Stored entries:
_ _ _ _ _ _ _
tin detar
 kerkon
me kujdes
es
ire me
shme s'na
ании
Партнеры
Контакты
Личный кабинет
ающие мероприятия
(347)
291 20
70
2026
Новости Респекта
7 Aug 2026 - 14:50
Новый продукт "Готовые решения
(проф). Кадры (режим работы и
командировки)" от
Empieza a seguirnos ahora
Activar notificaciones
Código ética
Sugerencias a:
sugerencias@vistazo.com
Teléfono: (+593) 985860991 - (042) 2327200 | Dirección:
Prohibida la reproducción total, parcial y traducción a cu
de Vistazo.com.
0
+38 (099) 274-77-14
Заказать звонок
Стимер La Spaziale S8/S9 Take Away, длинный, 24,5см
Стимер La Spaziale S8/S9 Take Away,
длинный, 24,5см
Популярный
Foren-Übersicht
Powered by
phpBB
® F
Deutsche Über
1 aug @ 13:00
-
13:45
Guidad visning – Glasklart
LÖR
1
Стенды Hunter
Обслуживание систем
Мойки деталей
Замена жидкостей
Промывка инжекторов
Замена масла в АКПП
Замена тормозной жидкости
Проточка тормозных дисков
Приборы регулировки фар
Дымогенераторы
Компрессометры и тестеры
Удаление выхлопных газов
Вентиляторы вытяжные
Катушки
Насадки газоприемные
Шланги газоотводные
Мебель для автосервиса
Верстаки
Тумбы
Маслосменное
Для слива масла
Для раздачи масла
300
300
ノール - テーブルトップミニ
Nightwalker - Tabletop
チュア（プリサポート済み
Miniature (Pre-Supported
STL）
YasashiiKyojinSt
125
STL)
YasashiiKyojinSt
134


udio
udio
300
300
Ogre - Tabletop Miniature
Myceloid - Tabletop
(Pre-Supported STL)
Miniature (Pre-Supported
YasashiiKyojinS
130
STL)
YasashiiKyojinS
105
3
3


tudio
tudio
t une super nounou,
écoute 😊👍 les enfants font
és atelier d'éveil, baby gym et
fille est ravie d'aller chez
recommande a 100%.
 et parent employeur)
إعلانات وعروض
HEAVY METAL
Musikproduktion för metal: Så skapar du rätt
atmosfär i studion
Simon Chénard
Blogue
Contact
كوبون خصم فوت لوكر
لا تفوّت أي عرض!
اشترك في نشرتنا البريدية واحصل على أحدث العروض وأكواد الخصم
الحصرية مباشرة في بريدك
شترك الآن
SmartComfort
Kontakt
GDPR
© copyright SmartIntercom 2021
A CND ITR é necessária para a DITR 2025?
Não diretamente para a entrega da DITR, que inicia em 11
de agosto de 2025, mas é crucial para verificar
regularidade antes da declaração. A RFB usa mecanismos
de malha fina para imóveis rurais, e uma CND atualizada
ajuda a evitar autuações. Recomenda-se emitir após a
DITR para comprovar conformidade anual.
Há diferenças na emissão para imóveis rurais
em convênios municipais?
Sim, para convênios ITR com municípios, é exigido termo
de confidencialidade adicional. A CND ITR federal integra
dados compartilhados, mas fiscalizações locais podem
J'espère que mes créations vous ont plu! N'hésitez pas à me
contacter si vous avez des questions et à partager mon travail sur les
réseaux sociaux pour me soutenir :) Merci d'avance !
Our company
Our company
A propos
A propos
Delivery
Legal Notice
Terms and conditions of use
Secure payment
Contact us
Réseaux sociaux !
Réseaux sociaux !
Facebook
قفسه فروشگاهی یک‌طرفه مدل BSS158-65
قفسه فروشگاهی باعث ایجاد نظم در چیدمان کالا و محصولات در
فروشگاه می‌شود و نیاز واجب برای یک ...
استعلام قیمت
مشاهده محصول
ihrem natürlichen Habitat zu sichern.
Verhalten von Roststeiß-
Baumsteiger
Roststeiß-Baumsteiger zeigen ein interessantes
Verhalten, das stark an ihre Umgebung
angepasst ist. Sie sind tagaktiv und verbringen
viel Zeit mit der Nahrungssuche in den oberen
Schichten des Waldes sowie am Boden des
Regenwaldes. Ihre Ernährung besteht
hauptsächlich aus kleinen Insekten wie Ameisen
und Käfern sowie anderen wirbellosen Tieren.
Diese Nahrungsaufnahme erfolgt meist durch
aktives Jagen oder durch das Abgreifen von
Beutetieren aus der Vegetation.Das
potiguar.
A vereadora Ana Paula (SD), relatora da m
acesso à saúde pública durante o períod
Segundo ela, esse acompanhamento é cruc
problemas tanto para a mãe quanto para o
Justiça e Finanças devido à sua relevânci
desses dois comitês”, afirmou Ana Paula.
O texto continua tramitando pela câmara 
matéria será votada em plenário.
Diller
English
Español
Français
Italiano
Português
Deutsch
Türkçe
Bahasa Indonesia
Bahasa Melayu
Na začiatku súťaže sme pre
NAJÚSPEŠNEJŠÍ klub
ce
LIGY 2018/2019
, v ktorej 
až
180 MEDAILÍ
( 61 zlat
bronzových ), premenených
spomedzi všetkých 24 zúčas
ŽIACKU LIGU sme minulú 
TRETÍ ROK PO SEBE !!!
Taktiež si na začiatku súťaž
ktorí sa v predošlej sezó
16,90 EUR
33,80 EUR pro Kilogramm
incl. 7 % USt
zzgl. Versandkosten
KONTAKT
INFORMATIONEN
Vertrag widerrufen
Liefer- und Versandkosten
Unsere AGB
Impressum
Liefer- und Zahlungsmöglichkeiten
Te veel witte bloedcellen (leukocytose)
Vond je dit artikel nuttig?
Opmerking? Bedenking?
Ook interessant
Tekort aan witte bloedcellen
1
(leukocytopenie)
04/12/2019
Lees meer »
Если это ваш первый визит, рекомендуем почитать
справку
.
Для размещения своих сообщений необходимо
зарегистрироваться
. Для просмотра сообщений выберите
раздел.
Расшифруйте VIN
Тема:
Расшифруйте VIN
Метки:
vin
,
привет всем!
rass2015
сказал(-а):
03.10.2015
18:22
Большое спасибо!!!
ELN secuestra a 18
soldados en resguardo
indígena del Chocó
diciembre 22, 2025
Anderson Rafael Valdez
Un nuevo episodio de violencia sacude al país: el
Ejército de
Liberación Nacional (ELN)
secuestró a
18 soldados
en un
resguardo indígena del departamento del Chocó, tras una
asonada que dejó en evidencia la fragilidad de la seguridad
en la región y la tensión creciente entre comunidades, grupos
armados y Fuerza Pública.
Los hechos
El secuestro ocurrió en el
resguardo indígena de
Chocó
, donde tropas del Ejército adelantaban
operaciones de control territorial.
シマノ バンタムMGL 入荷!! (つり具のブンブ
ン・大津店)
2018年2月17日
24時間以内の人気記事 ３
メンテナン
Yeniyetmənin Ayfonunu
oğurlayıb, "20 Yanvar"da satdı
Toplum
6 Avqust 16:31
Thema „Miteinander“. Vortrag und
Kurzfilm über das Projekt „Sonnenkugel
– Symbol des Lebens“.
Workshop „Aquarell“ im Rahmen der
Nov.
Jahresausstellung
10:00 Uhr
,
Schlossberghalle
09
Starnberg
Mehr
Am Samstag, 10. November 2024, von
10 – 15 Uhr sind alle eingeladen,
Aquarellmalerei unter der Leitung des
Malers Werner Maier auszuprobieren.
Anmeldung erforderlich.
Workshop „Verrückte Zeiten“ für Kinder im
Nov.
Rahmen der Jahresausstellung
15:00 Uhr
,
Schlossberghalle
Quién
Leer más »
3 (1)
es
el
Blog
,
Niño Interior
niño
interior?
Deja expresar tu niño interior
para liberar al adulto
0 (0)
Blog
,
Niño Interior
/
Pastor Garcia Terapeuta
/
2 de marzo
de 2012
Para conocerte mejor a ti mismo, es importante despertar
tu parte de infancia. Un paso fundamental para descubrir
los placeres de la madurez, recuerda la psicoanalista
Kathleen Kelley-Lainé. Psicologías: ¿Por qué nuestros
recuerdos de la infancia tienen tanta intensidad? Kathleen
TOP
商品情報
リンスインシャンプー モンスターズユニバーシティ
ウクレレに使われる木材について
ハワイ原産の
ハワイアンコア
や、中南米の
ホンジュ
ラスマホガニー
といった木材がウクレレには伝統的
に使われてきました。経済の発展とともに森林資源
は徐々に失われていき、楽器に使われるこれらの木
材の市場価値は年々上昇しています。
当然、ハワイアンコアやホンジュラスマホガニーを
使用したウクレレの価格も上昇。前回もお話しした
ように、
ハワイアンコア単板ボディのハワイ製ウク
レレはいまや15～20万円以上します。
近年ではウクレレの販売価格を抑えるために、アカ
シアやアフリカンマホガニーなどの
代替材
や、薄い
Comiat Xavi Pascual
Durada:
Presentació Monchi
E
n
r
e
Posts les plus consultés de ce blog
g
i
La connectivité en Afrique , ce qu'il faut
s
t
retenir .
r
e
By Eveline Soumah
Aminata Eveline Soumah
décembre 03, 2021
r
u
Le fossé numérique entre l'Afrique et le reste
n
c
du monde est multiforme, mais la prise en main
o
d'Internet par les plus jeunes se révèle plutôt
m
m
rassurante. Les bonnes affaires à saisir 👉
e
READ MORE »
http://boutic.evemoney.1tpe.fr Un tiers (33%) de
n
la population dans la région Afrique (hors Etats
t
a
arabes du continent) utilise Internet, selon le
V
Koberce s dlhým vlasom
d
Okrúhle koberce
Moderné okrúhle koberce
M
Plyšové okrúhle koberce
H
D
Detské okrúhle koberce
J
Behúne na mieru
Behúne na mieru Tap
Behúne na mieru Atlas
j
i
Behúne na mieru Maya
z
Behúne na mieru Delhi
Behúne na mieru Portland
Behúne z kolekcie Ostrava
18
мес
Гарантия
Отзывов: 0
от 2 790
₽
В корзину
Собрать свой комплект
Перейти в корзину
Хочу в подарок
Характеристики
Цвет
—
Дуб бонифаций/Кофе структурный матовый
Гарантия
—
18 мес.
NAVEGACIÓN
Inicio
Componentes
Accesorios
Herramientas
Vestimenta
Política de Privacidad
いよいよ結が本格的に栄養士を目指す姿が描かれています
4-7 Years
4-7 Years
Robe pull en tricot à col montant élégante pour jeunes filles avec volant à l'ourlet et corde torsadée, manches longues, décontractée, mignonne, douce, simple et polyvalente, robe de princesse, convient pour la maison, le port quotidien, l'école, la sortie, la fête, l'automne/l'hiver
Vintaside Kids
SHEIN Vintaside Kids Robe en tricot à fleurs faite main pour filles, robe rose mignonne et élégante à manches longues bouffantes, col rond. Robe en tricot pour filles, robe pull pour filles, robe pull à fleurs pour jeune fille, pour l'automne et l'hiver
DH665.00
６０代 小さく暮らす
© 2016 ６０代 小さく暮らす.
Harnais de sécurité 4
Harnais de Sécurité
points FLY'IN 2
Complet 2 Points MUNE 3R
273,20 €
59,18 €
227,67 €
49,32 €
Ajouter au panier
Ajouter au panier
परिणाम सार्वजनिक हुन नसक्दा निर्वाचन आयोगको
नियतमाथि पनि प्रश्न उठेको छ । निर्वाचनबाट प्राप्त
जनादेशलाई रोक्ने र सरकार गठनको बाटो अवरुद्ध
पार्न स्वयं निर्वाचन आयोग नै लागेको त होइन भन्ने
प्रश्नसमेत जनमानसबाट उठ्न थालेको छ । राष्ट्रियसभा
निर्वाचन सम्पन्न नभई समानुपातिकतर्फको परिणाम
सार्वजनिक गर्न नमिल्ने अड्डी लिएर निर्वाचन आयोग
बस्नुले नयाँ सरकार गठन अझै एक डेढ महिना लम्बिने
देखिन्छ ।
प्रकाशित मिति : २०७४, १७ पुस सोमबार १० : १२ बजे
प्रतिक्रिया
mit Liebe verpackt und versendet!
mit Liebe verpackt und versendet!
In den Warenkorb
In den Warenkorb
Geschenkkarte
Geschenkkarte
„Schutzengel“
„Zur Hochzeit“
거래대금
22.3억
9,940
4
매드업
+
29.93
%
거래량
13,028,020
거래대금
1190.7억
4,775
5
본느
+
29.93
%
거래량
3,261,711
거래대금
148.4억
_ _ _ _ _ _ _
Required work: The response must hold only the lines above from the line with "قفسه فروشگاهی یک‌طرفه مدل BSS158-65" through the line with "ELN secuestra a 18", each copied exactly, both ends kept.

Solution below:
قفسه فروشگاهی یک‌طرفه مدل BSS158-65
قفسه فروشگاهی باعث ایجاد نظم در چیدمان کالا و محصولات در
فروشگاه می‌شود و نیاز واجب برای یک ...
استعلام قیمت
مشاهده محصول
ihrem natürlichen Habitat zu sichern.
Verhalten von Roststeiß-
Baumsteiger
Roststeiß-Baumsteiger zeigen ein interessantes
Verhalten, das stark an ihre Umgebung
angepasst ist. Sie sind tagaktiv und verbringen
viel Zeit mit der Nahrungssuche in den oberen
Schichten des Waldes sowie am Boden des
Regenwaldes. Ihre Ernährung besteht
hauptsächlich aus kleinen Insekten wie Ameisen
und Käfern sowie anderen wirbellosen Tieren.
Diese Nahrungsaufnahme erfolgt meist durch
aktives Jagen oder durch das Abgreifen von
Beutetieren aus der Vegetation.Das
potiguar.
A vereadora Ana Paula (SD), relatora da m
acesso à saúde pública durante o períod
Segundo ela, esse acompanhamento é cruc
problemas tanto para a mãe quanto para o
Justiça e Finanças devido à sua relevânci
desses dois comitês”, afirmou Ana Paula.
O texto continua tramitando pela câmara 
matéria será votada em plenário.
Diller
English
Español
Français
Italiano
Português
Deutsch
Türkçe
Bahasa Indonesia
Bahasa Melayu
Na začiatku súťaže sme pre
NAJÚSPEŠNEJŠÍ klub
ce
LIGY 2018/2019
, v ktorej 
až
180 MEDAILÍ
( 61 zlat
bronzových ), premenených
spomedzi všetkých 24 zúčas
ŽIACKU LIGU sme minulú 
TRETÍ ROK PO SEBE !!!
Taktiež si na začiatku súťaž
ktorí sa v predošlej sezó
16,90 EUR
33,80 EUR pro Kilogramm
incl. 7 % USt
zzgl. Versandkosten
KONTAKT
INFORMATIONEN
Vertrag widerrufen
Liefer- und Versandkosten
Unsere AGB
Impressum
Liefer- und Zahlungsmöglichkeiten
Te veel witte bloedcellen (leukocytose)
Vond je dit artikel nuttig?
Opmerking? Bedenking?
Ook interessant
Tekort aan witte bloedcellen
1
(leukocytopenie)
04/12/2019
Lees meer »
Если это ваш первый визит, рекомендуем почитать
справку
.
Для размещения своих сообщений необходимо
зарегистрироваться
. Для просмотра сообщений выберите
раздел.
Расшифруйте VIN
Тема:
Расшифруйте VIN
Метки:
vin
,
привет всем!
rass2015
сказал(-а):
03.10.2015
18:22
Большое спасибо!!!
ELN secuestra a 18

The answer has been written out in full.